Real-time Quality Control: Which System is Right for You?

20 July 2017
3D printing quality control

Last week on the blog, we looked at the elements of an effective quality control process for 3D printing operations. Today on the blog, we’re going to look in-depth at the various tools available for monitoring your print runs in real time.

Gathering real-time data on your machines’ performance will have a number of benefits for your entire operation. First of all, it allows any errors to be spotted straight away, so the printers can be either stopped or adjusted during printing (if the system will allow this). This will helping minimise the loss of time and money that comes from a flawed print run. The resulting peace of mind is especially important for industries like aerospace and automotive, where the materials used for 3D printing are typically quite costly.

Second, real-time inspection allows engineers to maintain tighter control of parts’ internal geometries, as these are quite challenging to inspect once printing is complete, even if CT scanning (which we’ll look at in a future post) is utilised.

Finally, if all print runs are monitored as part of standard project workflows, the resulting data can be collated, delivering a ‘big picture’ view of a 3D printing operation’s overall performance. This data can help highlight new opportunities for refinement or improvement, such as shorter printing times, reduced material wastage and improved part quality.

Of course, this then raises the question of how real-time monitoring of the printing process can actually be successfully implemented. Fortunately, a number of specialist hardware/software tools have been developed for this purpose:


EOS’s EOSTATE monitoring suite

This is an integrated hardware and software monitoring package for DMLS applications, based on four modules: MeltPool, PowderBed, System and Exposure OT. Exposure OT is particularly notable, as it was developed in collaboration with MTU Aero Engines, using camera-based optical tomography to monitor the behaviour of metal during printing.


Sigma Labs’ PrintRite3D

This system consists of one hardware package, SensorPak, and three cloud software packages: Inspect, Contour and Analytics. The hardware utilises an array of sensors to gather live data of the DMLS printing process, which the software then processes and collates, providing a real-time performance overview of the user’s printers.


Materialise Inspector

Part of the Magics software suite, in addition to real-time monitoring of the build process, Inspector also offers the ability to run simulations of the printing process and also perform post-processing and root cause analysis.


NASA’s in-house quality control solution

In March of 2017, NASA published details of the new system they had developed in-house to monitor the quality of their 3D printed parts. NASA’s system combines infrared and visual cameras to build up a comprehensive picture of the printing process, with the visual cameras monitoring the precise location of the laser used in powder-based printing, while the infrared ones gather temperature.

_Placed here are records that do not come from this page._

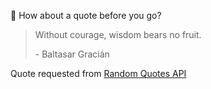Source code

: 📣 How about a quote before you go?

> Without courage, wisdom bears no fruit.
>
> <p>- Baltasar Gracián</p>

Quote requested from [Random Quotes API](https://github.com/lukePeavey/quotable)
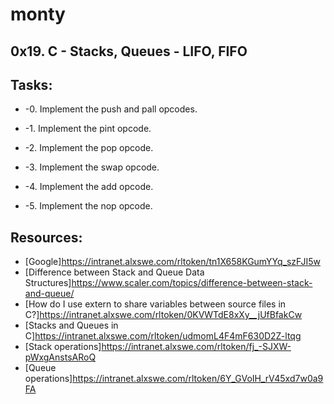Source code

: # monty

## 0x19. C - Stacks, Queues - LIFO, FIFO

## Tasks:
* -0. Implement the push and pall opcodes.

* -1. Implement the pint opcode.

* -2. Implement the pop opcode.

* -3. Implement the swap opcode.

* -4. Implement the add opcode.

* -5. Implement the nop opcode.

## Resources:
* [Google]https://intranet.alxswe.com/rltoken/tn1X658KGumYYq_szFJI5w
* [Difference between Stack and Queue Data Structures]https://www.scaler.com/topics/difference-between-stack-and-queue/
* [How do I use extern to share variables between source files in C?]https://intranet.alxswe.com/rltoken/0KVWTdE8xXy__jUfBfakCw
* [Stacks and Queues in C]https://intranet.alxswe.com/rltoken/udmomL4F4mF630D2Z-ltqg
* [Stack operations]https://intranet.alxswe.com/rltoken/fj_-SJXW-pWxgAnstsARoQ
* [Queue operations]https://intranet.alxswe.com/rltoken/6Y_GVoIH_rV45xd7w0a9FA

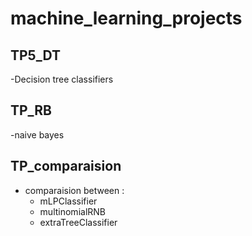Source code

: # machine_learning_projects

## TP5_DT
  -Decision tree classifiers
## TP_RB
  -naive bayes
## TP_comparaision
  - comparaision between : 
      - mLPClassifier 
      - multinomialRNB
      - extraTreeClassifier

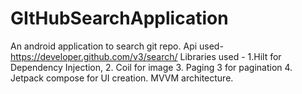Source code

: # GItHubSearchApplication
An android application to search git repo.
Api used- https://developer.github.com/v3/search/
Libraries used - 
1.Hilt for Dependency Injection,
2. Coil for image
3. Paging 3 for pagination
4. Jetpack compose for UI creation.
MVVM architecture. 
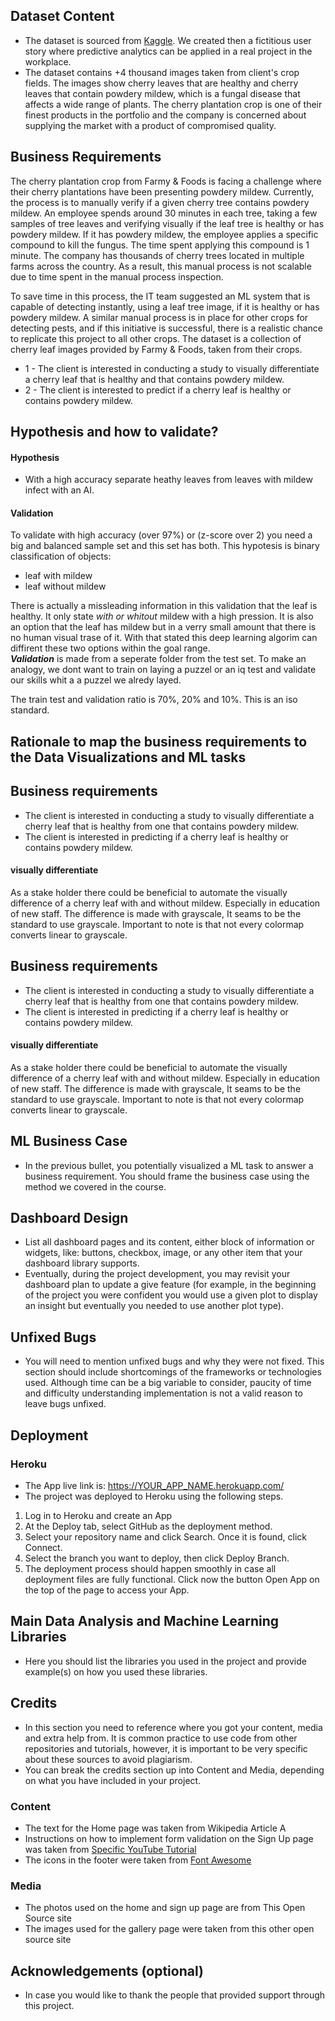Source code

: ## Dataset Content
* The dataset is sourced from [Kaggle](https://www.kaggle.com/codeinstitute/cherry-leaves). We created then a fictitious user story where predictive analytics can be applied in a real project in the workplace.
* The dataset contains +4 thousand images taken from client's crop fields. The images show cherry leaves that are healthy and cherry leaves that contain powdery mildew, which is a fungal disease that affects a wide range of plants. The cherry plantation crop is one of their finest products in the portfolio and the company is concerned about supplying the market with a product of compromised quality.



## Business Requirements
The cherry plantation crop from Farmy & Foods is facing a challenge where their cherry plantations have been presenting powdery mildew. Currently, the process is to manually verify if a given cherry tree contains powdery mildew. An employee spends around 30 minutes in each tree, taking a few samples of tree leaves and verifying visually if the leaf tree is healthy or has powdery mildew. If it has powdery mildew, the employee applies a specific compound to kill the fungus. The time spent applying this compound is 1 minute.  The company has thousands of cherry trees located in multiple farms across the country. As a result, this manual process is not scalable due to time spent in the manual process inspection.

To save time in this process, the IT team suggested an ML system that is capable of detecting instantly, using a leaf tree image, if it is healthy or has powdery mildew. A similar manual process is in place for other crops for detecting pests, and if this initiative is successful, there is a realistic chance to replicate this project to all other crops. The dataset is a collection of cherry leaf images provided by Farmy & Foods, taken from their crops.


* 1 - The client is interested in conducting a study to visually differentiate a cherry leaf that is healthy and that contains powdery mildew.
* 2 - The client is interested to predict if a cherry leaf is healthy or contains powdery mildew.



## Hypothesis and how to validate?
#### Hypothesis
* With a high accuracy separate heathy leaves from leaves with mildew infect with an AI.

#### Validation
To validate with high accuracy (over 97%) or (z-score over 2) you need a big and balanced sample set and this set has both. This hypotesis is binary classification of objects:
* leaf with mildew
* leaf without mildew

There is actually a missleading information in this validation that the leaf is healthy. It only state *with or whitout* mildew with a high pression. 
It is also an option that the leaf has mildew but in a verry small amount that there is no human visual trase of it. With that stated this deep learning algorim 
can diffirent these two options within the goal range.\
***Validation*** is made from a seperate folder from the test set. To make an analogy, we dont want to train on laying a puzzel or an iq test and validate our skills 
whit a a puzzel we alredy layed.

The train test and validation ratio is 70%, 20% and 10%. This is an iso standard.  




## Rationale to map the business requirements to the Data Visualizations and ML tasks

## Business requirements
* The client is interested in conducting a study to visually differentiate a cherry leaf that is healthy from one that contains powdery mildew.
* The client is interested in predicting if a cherry leaf is healthy or contains powdery mildew.

#### visually differentiate
As a stake holder there could be beneficial to automate the visually difference of a cherry leaf with and without mildew. Especially in education of new staff.
The difference is made with grayscale, It seams to be the standard to use grayscale. Important to note is that not every colormap converts linear to grayscale. 


## Business requirements
* The client is interested in conducting a study to visually differentiate a cherry leaf that is healthy from one that contains powdery mildew.
* The client is interested in predicting if a cherry leaf is healthy or contains powdery mildew.

#### visually differentiate
As a stake holder there could be beneficial to automate the visually difference of a cherry leaf with and without mildew. Especially in education of new staff.
The difference is made with grayscale, It seams to be the standard to use grayscale. Important to note is that not every colormap converts linear to grayscale. 



## ML Business Case
* In the previous bullet, you potentially visualized a ML task to answer a business requirement. You should frame the business case using the method we covered in the course.


## Dashboard Design
* List all dashboard pages and its content, either block of information or widgets, like: buttons, checkbox, image, or any other item that your dashboard library supports.
* Eventually, during the project development, you may revisit your dashboard plan to update a give feature (for example, in the beginning of the project you were confident you would use a given plot to display an insight but eventually you needed to use another plot type).


## Unfixed Bugs
* You will need to mention unfixed bugs and why they were not fixed. This section should include shortcomings of the frameworks or technologies used. Although time can be a big variable to consider, paucity of time and difficulty understanding implementation is not a valid reason to leave bugs unfixed.

## Deployment
### Heroku

* The App live link is: https://YOUR_APP_NAME.herokuapp.com/ 
* The project was deployed to Heroku using the following steps.

1. Log in to Heroku and create an App
2. At the Deploy tab, select GitHub as the deployment method.
3. Select your repository name and click Search. Once it is found, click Connect.
4. Select the branch you want to deploy, then click Deploy Branch.
5. The deployment process should happen smoothly in case all deployment files are fully functional. Click now the button Open App on the top of the page to access your App.


## Main Data Analysis and Machine Learning Libraries
* Here you should list the libraries you used in the project and provide example(s) on how you used these libraries.


## Credits 

* In this section you need to reference where you got your content, media and extra help from. It is common practice to use code from other repositories and tutorials, however, it is important to be very specific about these sources to avoid plagiarism. 
* You can break the credits section up into Content and Media, depending on what you have included in your project. 

### Content 

- The text for the Home page was taken from Wikipedia Article A
- Instructions on how to implement form validation on the Sign Up page was taken from [Specific YouTube Tutorial](https://www.youtube.com/)
- The icons in the footer were taken from [Font Awesome](https://fontawesome.com/)

### Media

- The photos used on the home and sign up page are from This Open Source site
- The images used for the gallery page were taken from this other open source site



## Acknowledgements (optional)
* In case you would like to thank the people that provided support through this project.
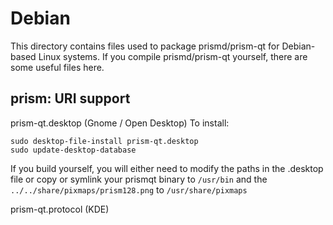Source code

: 
Debian
====================
This directory contains files used to package prismd/prism-qt
for Debian-based Linux systems. If you compile prismd/prism-qt yourself, there are some useful files here.

## prism: URI support ##


prism-qt.desktop  (Gnome / Open Desktop)
To install:

	sudo desktop-file-install prism-qt.desktop
	sudo update-desktop-database

If you build yourself, you will either need to modify the paths in
the .desktop file or copy or symlink your prismqt binary to `/usr/bin`
and the `../../share/pixmaps/prism128.png` to `/usr/share/pixmaps`

prism-qt.protocol (KDE)

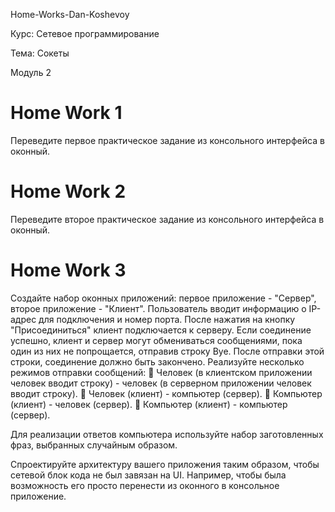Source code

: Home-Works-Dan-Koshevoy

Курс: Сетевое программирование

Тема: Сокеты

Модуль 2


# Home Work 1


Переведите первое практическое задание из консольного интерфейса
в оконный.

# Home Work 2


Переведите второе практическое задание из консольного интерфейса
в оконный.

# Home Work 3


Создайте набор оконных приложений: первое приложение - "Сервер",
второе приложение - "Клиент". Пользователь вводит информацию о
IP-адрес для подключения и номер порта. После нажатия на
кнопку "Присоединиться" клиент подключается к серверу. Если
соединение успешно, клиент и сервер могут обмениваться
сообщениями, пока один из них не попрощается, отправив
строку Bye. После отправки этой строки, соединение должно быть
закончено. Реализуйте несколько режимов отправки
сообщений:
 Человек (в клиентском приложении человек вводит строку) -
человек (в серверном приложении человек вводит строку).
 Человек (клиент) - компьютер (сервер).
 Компьютер (клиент) - человек (сервер).
 Компьютер (клиент) - компьютер (сервер).

Для реализации ответов компьютера используйте набор
заготовленных фраз, выбранных случайным образом.

Спроектируйте архитектуру вашего приложения таким образом, чтобы
сетевой блок кода не был завязан на UI. Например, чтобы
была возможность его просто перенести из оконного в
консольное приложение.
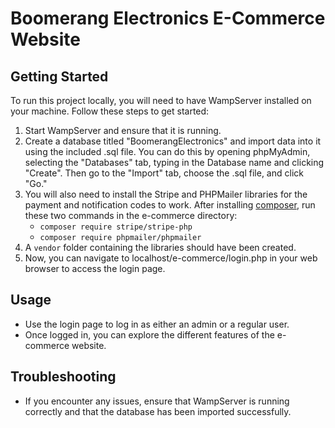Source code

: # Boomerang Electronics E-Commerce Website

## Getting Started
To run this project locally, you will need to have WampServer installed on your machine. Follow these steps to get started:

1. Start WampServer and ensure that it is running.
2. Create a database titled "BoomerangElectronics" and import data into it using the included .sql file. You can do this by opening phpMyAdmin, selecting the "Databases" tab, typing in the Database name and clicking "Create". Then go to the "Import" tab, choose the .sql file, and click "Go."
3. You will also need to install the Stripe and PHPMailer libraries for the payment and notification codes to work. After installing [composer](https://getcomposer.org/download/), run these two commands in the e-commerce directory:
   * `composer require stripe/stripe-php`
   * `composer require phpmailer/phpmailer`
4. A `vendor` folder containing the libraries should have been created.
5. Now, you can navigate to localhost/e-commerce/login.php in your web browser to access the login page.

## Usage
- Use the login page to log in as either an admin or a regular user.
- Once logged in, you can explore the different features of the e-commerce website.

## Troubleshooting
- If you encounter any issues, ensure that WampServer is running correctly and that the database has been imported successfully.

The system works with both metal- and plastic-based printing and, according to NASA, can integrate with any existing 3D printer.


Why this technology is so important to the 3D printing sector

If 3D printing is to establish itself as a tool for large-scale production, the delivery of high-quality parts must not be allowed to come at the expense of efficient processes. Implementing real-time quality control systems ensures that the detection and repair of errors can take place in advance of the actual quality control stage, with no chance of human error. Furthermore, all relevant production information can be captured automatically, helping to identify new opportunities for process enhancement. These tools and this approach will allow engineers to make more effective use of their time and help institute a culture of constant improvement and innovation. The result: error-free production parts, delivered in a timely and consistent manner.